Standard & Poor's Ratings Services has lowered its rating on Detroit's unlimited- and limited-tax general obligation (GO) bonds and pension obligation certificates to 'CCC-' from 'B'. The outlook is negative.

"The downgrade is based on recent announcements from the city's Emergency Financial Manager that Detroit may take steps to adjust payments to bondholders, as well as immediate plans to meet with bondholders to discuss the city's financial condition and resources," said Standard & Poor's credit analyst Jane Hudson Ridley.

In March 2013 when the Emergency Manager was appointed, Standard & Poor's revised its outlook on the bonds to stable from negative. This was based on our view of the appointment as a positive step toward Detroit regaining structural balance and improving its overall financial condition. However, the Emergency Manager's announced plans to pursue adjustments to debt payments--and last week's announcement of a meeting with creditors, including bondholders--significantly reduce what we viewed as positive factors for bondholders provided by the powers of an Emergency Manager. Standard & Poor's views this as an evolving situation, and we expect conversations with bondholders and creditors concerning payments to be ongoing.

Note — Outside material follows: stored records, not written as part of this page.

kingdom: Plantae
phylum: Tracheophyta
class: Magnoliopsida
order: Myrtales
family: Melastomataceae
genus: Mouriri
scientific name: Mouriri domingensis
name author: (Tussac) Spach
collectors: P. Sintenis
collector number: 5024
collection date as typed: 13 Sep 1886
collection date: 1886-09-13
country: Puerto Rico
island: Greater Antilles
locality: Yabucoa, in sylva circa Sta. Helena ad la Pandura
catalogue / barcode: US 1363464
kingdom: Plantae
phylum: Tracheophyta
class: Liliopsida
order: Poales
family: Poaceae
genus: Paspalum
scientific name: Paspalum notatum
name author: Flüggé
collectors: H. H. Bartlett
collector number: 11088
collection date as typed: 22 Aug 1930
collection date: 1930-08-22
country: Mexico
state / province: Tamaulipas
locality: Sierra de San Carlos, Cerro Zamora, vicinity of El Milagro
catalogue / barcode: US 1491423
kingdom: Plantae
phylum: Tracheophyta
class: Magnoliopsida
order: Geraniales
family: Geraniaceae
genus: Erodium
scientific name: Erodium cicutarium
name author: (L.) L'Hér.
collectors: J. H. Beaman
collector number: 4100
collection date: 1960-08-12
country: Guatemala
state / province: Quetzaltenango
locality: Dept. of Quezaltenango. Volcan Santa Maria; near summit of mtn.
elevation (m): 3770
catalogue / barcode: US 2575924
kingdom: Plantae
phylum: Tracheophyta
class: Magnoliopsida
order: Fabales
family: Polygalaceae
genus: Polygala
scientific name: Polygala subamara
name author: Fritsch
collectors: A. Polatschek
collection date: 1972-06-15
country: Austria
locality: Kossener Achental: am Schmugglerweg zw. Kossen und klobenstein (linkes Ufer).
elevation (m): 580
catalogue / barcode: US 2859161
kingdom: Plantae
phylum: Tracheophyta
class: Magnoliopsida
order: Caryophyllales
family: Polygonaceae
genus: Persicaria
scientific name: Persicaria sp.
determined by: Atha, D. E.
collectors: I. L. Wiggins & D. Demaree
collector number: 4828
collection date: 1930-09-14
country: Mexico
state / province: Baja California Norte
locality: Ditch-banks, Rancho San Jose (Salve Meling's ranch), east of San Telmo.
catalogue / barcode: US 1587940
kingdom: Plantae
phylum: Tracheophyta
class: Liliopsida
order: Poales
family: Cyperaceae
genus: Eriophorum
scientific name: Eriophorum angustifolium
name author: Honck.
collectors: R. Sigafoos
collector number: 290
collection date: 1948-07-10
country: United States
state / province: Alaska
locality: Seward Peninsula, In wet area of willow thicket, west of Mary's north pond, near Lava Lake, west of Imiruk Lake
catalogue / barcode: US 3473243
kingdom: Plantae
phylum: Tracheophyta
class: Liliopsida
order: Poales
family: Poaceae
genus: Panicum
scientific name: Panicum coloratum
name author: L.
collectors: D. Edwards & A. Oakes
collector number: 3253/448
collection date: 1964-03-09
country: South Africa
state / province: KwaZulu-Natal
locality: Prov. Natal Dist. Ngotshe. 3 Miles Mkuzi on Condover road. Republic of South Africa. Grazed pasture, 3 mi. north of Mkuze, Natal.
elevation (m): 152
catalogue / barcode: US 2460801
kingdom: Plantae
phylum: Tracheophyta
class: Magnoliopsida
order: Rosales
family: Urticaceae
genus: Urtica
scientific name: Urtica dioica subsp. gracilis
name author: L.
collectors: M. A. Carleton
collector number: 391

Detroit is currently evaluating options to adjust its funded debt obligations to better fit its projected cash flow profile. These options may include rescheduling principal amortization without reduction in principal; permanently reducing the principal amount of debt outstanding; reducing interest rates, as appropriate, to achieve targeted cost savings or compensate for lost/extended principal; and issuing new debt to provide certain cash recoveries to creditors. While the city has not stated its intent to file for Chapter 9 bankruptcy, it appears to remain one of the Emergency Manager's potential outcomes, and the filing is under his control, with the governor's approval.

A 'CCC-' rating reflects Standard & Poor's view of entities that have announced an intention to undertake a debt restructuring. Should Detroit move to restructure its debt with principal reductions or other changes that negatively affect the full or timely payment to bondholders--or wherein the investor will receive less than the promise of the original securities--we would view this as a selective default. The negative outlook on the bonds reflects this potential.